Abstract
Long noncoding RNA (lncRNA), specifically the upregulation of lncRNA NR2F1 antisense RNA 1 (NR2F1-AS1), has been involved in the progression of non-small cell lung cancer (NSCLC), but the mechanisms that underlie this remain unclear. In this study, the expression of NR2F1-AS1, miR-363-3p, and SOX4 was assessed in NSCLC cells. A loss-of-function assay was used to measure the tumorigenicity of NSCLC cells. The glycolysis and glutamine metabolism of NSCLC cells was also measured via extracellular acidification rate, consumption of glucose and glutamine, and production of lactate and ATP. The relationships among NR2F1-AS1, miR-363-3p, and SOX4 were detected via dual-luciferase reporter assay. HK-2, GLS1, and SOX4 levels were also analyzed. We found that both NSCLC tissues and cells had higher levels of NR2F1-AS1. Silencing of NR2F1-AS1 inhibited the tumorigenicity of cells in vitro and reduced the glycolysis and glutamine metabolism of NSCLC cells. Regarding its mechanism, NR2F1-AS1 positively regulated the SOX4 level by sponging miR-363-3p. Furthermore, miR-363-3p inhibition or SOX4 overexpression reversed the repressing role of sh-NR2F1-AS1 in the tumorigenicity of NSCLC cells. In summary, NR2F1-AS1 promotes the tumorigenicity of NSCLC cells by regulating miR-363-3p/SOX4.
1 Introduction
Lung cancer, one of the most serious cancers globally, is broadly classified into small cell lung cancer (SCLC) and non-small cell lung cancer (NSCLC). Clinically, most lung cancer patients are diagnosed as NSCLC [1,2]. Despite the current chemotherapeutic and radiotherapeutic treatments, many NSCLC patients still have a poor prognosis due to the lack of a reliable treatment strategy [3]. More recently, the development of targeted therapy and immunotherapy has prolonged the survival of NSCLC patients [4], but treatment outcomes remain unsatisfactory. Therefore, it is extremely vital to find novel therapeutic strategies for NSCLC patients. Emerging evidence has demonstrated that the activation of NSCLC cells is related to glucose consumption and metabolism [5,6]. Inhibiting glucose metabolism can also delay NSCLC progression, which can potentially be a new reliable strategy for NSCLC therapy [7]. Although more knowledge has emerged regarding the metabolic reprogramming of NSCLC, the mechanisms underlying NSCLC glycolysis remain obscure.
********************
Apply what you read ▸
[a] List every treatment approach for NSCLC named in the introduction of the passage on NR2F1-AS1 in NSCLC above.
[b] Please carry on writing the passage on NR2F1-AS1 in NSCLC, beginning right after its final sentence.
********************
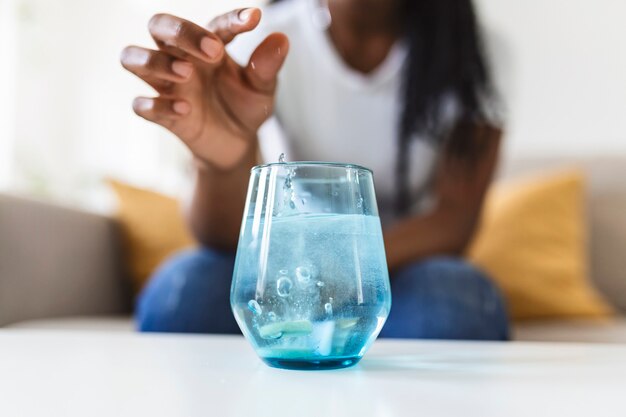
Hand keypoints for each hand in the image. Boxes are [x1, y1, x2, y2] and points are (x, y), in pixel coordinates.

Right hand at [120, 8, 288, 169]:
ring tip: (188, 74)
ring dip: (156, 62)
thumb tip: (280, 39)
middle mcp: (182, 58)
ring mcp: (169, 85)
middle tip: (213, 51)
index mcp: (210, 44)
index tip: (253, 19)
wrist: (237, 144)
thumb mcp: (263, 88)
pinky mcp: (162, 114)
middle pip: (159, 26)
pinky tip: (185, 110)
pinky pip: (141, 105)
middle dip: (181, 31)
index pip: (215, 23)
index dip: (233, 19)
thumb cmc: (245, 107)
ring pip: (133, 58)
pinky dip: (158, 106)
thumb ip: (267, 66)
********************
Answers to the problems ▸
[a] Chemotherapy, radiotherapy, targeted therapy, immunotherapy

[b]
Long noncoding RNAs (lncRNAs) include many transcripts that lack protein-coding ability [8,9]. Until now, lncRNAs have now been closely implicated in several biological roles, such as transcriptional regulation [10], RNA processing [11], epigenetic modification [12], and posttranslational modification [13]. Aberrant lncRNA expression has vital functions during tumorigenesis and glycolysis [14,15]. In fact, various dysregulations of lncRNA have been found regarding the growth, metastasis, and development of NSCLC [16,17]. For example, the elevated expression of hox transcript antisense intergenic RNA in NSCLC tissues is associated with a shorter overall survival time [18,19]. By controlling TDG-mediated acetylation, LINC00467 increased cell growth and metastasis through the Akt pathway in NSCLC cells [20]. He et al. found that lncRNA NNT-AS1 acts as a sponge in regulating YAP1 levels through competition for miR-22-3p, thereby promoting the progression of NSCLC [21]. LINC00243 elevates NSCLC cell proliferation and glycolysis via overexpression of PDK4 by sponging miR-507 [22]. Therefore, tumor-specific lncRNAs are the potential targets for the development of novel strategies against NSCLC [23,24].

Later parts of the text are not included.